THE DATA:
- - - -

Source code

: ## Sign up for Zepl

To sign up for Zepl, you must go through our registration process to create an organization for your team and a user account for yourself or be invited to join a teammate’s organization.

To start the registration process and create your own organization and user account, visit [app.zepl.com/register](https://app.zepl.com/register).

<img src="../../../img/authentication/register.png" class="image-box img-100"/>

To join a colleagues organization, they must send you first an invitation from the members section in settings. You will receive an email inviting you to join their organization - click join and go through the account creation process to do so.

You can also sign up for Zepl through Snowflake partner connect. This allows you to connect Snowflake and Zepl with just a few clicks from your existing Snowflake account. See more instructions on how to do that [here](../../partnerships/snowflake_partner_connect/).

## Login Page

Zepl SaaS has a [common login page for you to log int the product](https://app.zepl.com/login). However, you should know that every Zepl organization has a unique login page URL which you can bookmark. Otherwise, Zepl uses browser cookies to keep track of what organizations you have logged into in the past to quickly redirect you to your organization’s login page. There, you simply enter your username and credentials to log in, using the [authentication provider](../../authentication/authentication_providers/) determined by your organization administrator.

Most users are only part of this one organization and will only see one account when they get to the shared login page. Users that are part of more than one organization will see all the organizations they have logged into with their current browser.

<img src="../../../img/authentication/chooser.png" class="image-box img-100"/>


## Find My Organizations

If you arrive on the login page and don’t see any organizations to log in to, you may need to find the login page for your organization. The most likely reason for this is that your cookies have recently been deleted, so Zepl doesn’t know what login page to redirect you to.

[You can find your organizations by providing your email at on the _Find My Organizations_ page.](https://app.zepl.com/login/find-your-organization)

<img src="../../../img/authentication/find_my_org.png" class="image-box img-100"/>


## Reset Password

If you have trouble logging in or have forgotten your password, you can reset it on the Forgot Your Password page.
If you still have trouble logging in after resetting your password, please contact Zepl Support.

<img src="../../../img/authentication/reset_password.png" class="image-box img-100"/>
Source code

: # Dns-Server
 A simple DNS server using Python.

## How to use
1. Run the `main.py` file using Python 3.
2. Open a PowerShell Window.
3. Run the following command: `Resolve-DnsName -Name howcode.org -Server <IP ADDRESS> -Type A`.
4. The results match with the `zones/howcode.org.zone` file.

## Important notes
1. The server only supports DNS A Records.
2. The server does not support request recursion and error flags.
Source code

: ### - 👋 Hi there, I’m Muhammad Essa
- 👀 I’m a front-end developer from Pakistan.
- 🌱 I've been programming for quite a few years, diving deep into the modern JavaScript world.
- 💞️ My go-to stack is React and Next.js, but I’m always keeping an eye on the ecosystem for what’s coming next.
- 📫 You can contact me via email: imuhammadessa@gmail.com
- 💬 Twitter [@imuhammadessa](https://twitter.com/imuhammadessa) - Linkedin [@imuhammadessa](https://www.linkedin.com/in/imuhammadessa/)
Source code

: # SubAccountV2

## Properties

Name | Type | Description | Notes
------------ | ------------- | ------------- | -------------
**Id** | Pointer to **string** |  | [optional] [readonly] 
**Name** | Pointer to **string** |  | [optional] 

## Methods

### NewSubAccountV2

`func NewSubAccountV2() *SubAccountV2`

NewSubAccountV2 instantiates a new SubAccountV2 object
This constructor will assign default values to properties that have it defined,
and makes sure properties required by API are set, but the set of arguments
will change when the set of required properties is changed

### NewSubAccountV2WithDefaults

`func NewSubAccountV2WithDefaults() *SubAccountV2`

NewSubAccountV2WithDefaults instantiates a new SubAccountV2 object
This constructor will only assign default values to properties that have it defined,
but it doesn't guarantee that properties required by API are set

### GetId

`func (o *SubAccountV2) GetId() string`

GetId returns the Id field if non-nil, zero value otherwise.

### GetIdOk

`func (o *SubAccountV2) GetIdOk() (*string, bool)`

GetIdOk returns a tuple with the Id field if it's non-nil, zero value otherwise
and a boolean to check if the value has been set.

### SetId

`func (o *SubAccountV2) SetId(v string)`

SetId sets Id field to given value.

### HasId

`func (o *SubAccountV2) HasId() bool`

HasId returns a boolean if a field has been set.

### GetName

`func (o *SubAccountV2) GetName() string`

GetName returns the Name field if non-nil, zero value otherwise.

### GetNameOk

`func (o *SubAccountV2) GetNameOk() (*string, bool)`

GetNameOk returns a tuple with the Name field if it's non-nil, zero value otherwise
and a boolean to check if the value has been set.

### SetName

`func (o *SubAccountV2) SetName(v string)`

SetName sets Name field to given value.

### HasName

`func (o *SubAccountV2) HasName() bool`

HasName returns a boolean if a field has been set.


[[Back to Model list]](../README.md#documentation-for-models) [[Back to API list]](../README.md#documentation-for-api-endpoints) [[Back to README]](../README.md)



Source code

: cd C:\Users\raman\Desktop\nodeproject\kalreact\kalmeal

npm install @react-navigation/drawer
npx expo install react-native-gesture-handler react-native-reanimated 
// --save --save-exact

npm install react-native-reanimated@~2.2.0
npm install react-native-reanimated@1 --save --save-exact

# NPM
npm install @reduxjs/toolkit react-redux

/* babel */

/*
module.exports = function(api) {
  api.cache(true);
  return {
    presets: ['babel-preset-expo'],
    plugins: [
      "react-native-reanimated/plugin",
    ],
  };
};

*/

- - - -

WHAT THE EXERCISE ASKS: Pick out every line of the records that contains the string "join", and copy each one.

OUTPUT FOR THIS TASK:
To sign up for Zepl, you must go through our registration process to create an organization for your team and a user account for yourself or be invited to join a teammate’s organization.
To join a colleagues organization, they must send you first an invitation from the members section in settings. You will receive an email inviting you to join their organization - click join and go through the account creation process to do so.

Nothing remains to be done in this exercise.